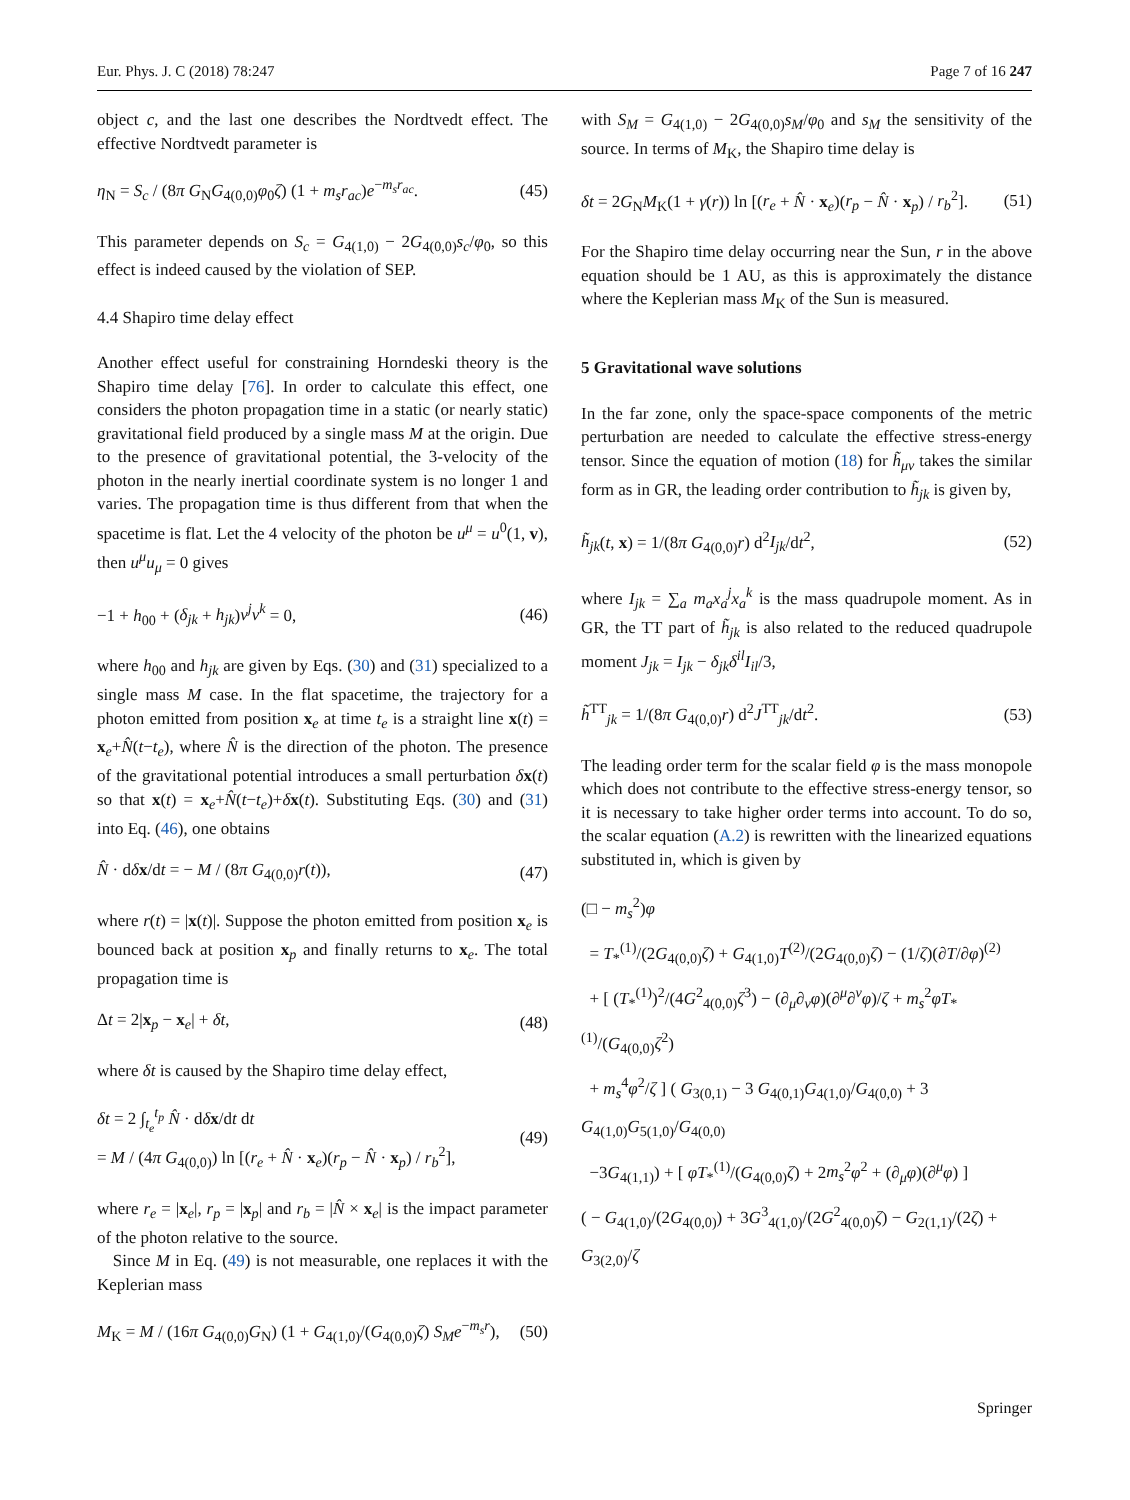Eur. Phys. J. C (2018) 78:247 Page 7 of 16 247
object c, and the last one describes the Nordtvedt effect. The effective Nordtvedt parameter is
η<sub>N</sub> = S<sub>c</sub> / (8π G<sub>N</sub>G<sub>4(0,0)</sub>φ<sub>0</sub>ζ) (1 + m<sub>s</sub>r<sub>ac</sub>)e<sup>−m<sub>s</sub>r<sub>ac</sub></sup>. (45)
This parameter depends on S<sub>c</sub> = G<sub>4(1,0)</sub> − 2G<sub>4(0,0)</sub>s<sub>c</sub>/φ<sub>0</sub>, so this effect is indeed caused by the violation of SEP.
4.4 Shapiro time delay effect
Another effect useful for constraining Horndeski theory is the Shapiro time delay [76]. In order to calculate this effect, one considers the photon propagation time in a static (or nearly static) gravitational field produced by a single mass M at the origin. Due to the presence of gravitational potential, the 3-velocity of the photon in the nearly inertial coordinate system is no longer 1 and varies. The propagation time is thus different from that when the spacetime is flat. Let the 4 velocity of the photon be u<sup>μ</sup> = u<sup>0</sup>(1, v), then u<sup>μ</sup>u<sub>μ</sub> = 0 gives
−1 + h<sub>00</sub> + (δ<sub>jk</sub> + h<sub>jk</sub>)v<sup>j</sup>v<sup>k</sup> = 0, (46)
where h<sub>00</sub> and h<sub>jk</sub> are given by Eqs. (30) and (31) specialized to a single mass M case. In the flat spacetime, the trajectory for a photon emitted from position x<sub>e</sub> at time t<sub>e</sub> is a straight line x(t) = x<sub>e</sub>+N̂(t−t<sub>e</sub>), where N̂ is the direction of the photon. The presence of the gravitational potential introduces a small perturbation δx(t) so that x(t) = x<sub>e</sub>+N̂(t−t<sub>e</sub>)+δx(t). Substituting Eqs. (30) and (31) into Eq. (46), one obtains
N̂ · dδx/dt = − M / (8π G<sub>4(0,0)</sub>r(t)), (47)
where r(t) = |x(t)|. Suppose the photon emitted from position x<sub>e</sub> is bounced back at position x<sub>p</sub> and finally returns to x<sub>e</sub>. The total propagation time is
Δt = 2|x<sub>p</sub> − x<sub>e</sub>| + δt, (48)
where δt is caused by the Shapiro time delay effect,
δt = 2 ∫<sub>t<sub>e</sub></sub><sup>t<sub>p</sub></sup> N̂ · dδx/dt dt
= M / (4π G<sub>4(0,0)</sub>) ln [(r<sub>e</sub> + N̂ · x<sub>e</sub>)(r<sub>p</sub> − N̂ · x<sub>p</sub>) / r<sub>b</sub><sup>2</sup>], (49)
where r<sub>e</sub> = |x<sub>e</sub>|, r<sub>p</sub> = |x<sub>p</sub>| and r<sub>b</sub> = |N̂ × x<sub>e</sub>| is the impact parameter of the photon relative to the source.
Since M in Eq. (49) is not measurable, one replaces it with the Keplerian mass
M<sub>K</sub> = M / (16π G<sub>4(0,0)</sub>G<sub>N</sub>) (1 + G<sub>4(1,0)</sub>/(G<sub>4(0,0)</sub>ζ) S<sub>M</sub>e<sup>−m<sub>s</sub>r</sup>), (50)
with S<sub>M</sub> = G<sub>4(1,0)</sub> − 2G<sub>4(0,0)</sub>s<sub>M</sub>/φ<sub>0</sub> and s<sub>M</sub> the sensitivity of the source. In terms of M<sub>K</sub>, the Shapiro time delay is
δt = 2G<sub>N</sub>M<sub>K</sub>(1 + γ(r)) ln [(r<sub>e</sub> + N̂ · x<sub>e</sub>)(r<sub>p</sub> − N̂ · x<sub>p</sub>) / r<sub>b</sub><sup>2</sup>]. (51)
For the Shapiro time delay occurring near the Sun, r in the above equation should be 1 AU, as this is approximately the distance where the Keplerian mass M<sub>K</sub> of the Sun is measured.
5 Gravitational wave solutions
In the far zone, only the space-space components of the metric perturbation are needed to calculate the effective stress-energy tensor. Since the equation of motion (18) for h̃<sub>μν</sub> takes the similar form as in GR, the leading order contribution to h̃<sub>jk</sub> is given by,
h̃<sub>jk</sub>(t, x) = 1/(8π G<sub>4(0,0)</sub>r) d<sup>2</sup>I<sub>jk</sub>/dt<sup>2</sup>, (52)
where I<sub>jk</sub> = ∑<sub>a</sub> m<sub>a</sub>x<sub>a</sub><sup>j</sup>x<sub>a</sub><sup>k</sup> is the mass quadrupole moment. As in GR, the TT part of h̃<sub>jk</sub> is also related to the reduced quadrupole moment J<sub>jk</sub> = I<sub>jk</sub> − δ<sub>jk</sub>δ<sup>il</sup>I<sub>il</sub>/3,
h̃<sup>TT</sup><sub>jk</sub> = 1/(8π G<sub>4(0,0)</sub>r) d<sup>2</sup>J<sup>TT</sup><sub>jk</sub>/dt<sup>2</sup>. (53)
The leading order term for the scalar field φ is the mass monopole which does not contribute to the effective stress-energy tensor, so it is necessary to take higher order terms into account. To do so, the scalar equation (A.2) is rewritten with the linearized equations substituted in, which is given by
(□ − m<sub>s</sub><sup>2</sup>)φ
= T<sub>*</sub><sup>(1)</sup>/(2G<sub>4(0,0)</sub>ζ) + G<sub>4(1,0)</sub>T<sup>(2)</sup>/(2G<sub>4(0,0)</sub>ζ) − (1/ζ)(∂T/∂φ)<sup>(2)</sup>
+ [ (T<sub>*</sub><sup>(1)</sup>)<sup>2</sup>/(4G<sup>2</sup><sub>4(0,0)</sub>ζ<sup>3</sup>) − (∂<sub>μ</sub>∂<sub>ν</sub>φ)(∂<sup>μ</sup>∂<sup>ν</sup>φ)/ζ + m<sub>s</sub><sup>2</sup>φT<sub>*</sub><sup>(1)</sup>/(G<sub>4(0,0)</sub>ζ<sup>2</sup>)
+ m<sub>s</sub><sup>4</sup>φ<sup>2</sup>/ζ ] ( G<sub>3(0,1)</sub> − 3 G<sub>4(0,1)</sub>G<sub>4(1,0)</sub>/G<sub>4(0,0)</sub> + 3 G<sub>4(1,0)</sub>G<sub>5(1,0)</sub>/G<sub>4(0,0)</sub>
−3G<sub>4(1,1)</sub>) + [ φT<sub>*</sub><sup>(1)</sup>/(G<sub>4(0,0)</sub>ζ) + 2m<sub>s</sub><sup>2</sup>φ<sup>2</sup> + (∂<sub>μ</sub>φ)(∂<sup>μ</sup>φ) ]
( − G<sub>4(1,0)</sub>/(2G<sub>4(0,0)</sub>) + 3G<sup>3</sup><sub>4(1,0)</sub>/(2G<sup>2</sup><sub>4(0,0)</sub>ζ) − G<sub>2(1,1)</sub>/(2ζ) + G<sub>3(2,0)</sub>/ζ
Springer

What you have to do: Whenever the word "Since" shows up in a line of the entries, list that line.

Response area:
Since M in Eq. (49) is not measurable, one replaces it with the Keplerian mass
In the far zone, only the space-space components of the metric perturbation are needed to calculate the effective stress-energy tensor. Since the equation of motion (18) for h̃<sub>μν</sub> takes the similar form as in GR, the leading order contribution to h̃<sub>jk</sub> is given by,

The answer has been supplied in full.